TELEVISION REVIEW
A creative, captivating 'Universe'
By Mark Jurkowitz, Globe Staff, 10/28/2003
A man walks into what looks like an ultrahip nightspot in Manhattan and orders a glass of orange juice from an attractive bartender. But when she hands him his drink, the glass is filled with a strange blue concoction.
Is this a statement about how difficult it is to get good help in trendy bars? Nope. It's an attempt to illustrate the uncertain qualities of quantum mechanics, which posits a world in which orange sometimes turns out to be blue.
The bar scene at the Quantum Cafe is one example of the extraordinary effort made by "Nova: The Elegant Universe" to render a complex and esoteric scientific theory palatable and fun for a television audience.
In this case, the concept is "string theory," a relatively recent attempt to explain the workings of the universe in one majestic, unifying idea. String theory holds that the world we know -- and don't know -- is made up of vibrating strands of energy, or (as the show puts it) "an elegant universe composed entirely of the music of strings . . . a universe where reality meets science fiction."
That this three-hour miniseries can keep your attention -- even as it leaves you scratching your head or turning to the Old Testament for a more digestible theory of the world -- is a tribute to some remarkably creative and ambitious filmmaking. No one can accuse "Nova" of being an unindicted coconspirator in the dumbing down of America.
The star and host of "The Elegant Universe" is Brian Greene. A Harvard graduate, Rhodes scholar, Columbia University professor of physics and mathematics, and prize-winning author, Greene may be a scientific genius. But here, he comes across as an affable screen presence who'd look right at home hosting "Hollywood Squares."
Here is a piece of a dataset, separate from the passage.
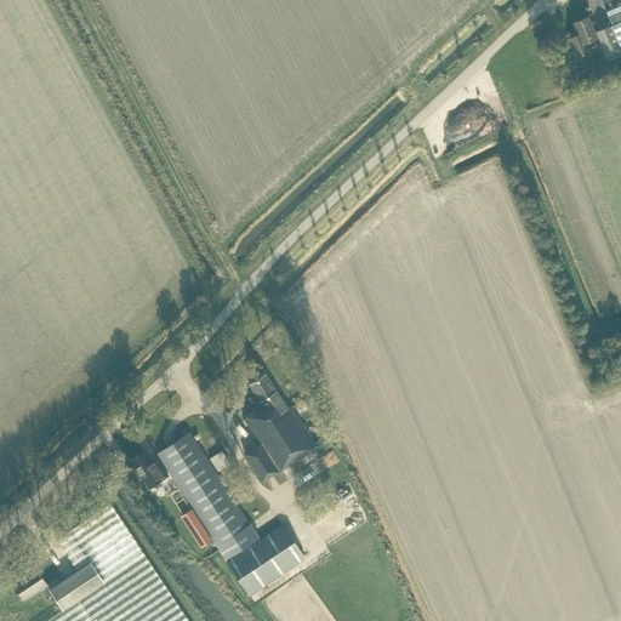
[(568,39),(575,58),(590,52),(585,43),(598,38),(608,61),(620,55),(620,5),(605,11),(611,26),(593,33),(587,18),(573,24),(577,34),(568,39)]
Greene has lots of fun trying to explain string theory with all sorts of fascinating special effects and computer animation. At one point, in discussing whether the properties of the universe would allow for instantaneous space-and-time travel, he vanishes from contemporary Central Park in New York to become part of a scene in the Old West. In another striking sequence, the faces of scientists discussing string theory show up on slices of bread being cut to illustrate the concept of parallel universes. And the pulsing images of the subatomic strings themselves are hypnotic as they dance across the screen.
Whatever the packaging, the ideas being discussed here are mind-boggling. When one scientist ventures that "perhaps we live on a three-dimensional membrane that floats inside higher dimensional space," most Homo sapiens have little choice but to say: "Huh?"
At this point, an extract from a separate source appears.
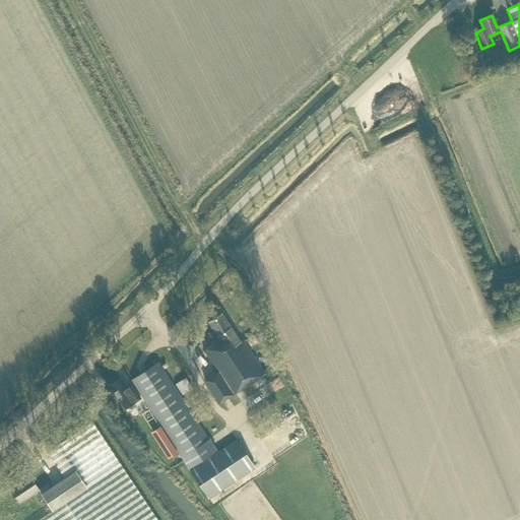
[(219,403),(233,394),(265,374),(243,340),(240,341),(221,313),(208,322),(218,337),(211,341),(212,344),(204,350),(217,372),(207,379),(204,381),(219,403)]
What does it mean that, according to string theory, our universe may have six extra dimensions? Is it possible to tear a hole in the "fabric of space?" Can gravity "seep out of our part of the universe?"
The problem is, the people who seem capable of understanding these questions are those scientists we see in "The Elegant Universe" working on the kind of endless equations that only Matt Damon was able to figure out in "Good Will Hunting."
There is one point in the program, however, when the theoretical seems to become tangible. That's when it is suggested that according to string theory, we may be headed for another Big Bang -- a sudden cosmic clash of parallel universes. Some commentators had speculated that a 2003 World Series pitting the Chicago Cubs and the Boston Red Sox might result in a cataclysm of biblical proportions. But here is an idea grounded in science that actually raises the specter of the end of the world as we know it.
Fortunately, "The Elegant Universe" is quick to point out that, as is the case with much of string theory, none of this can be proved for now.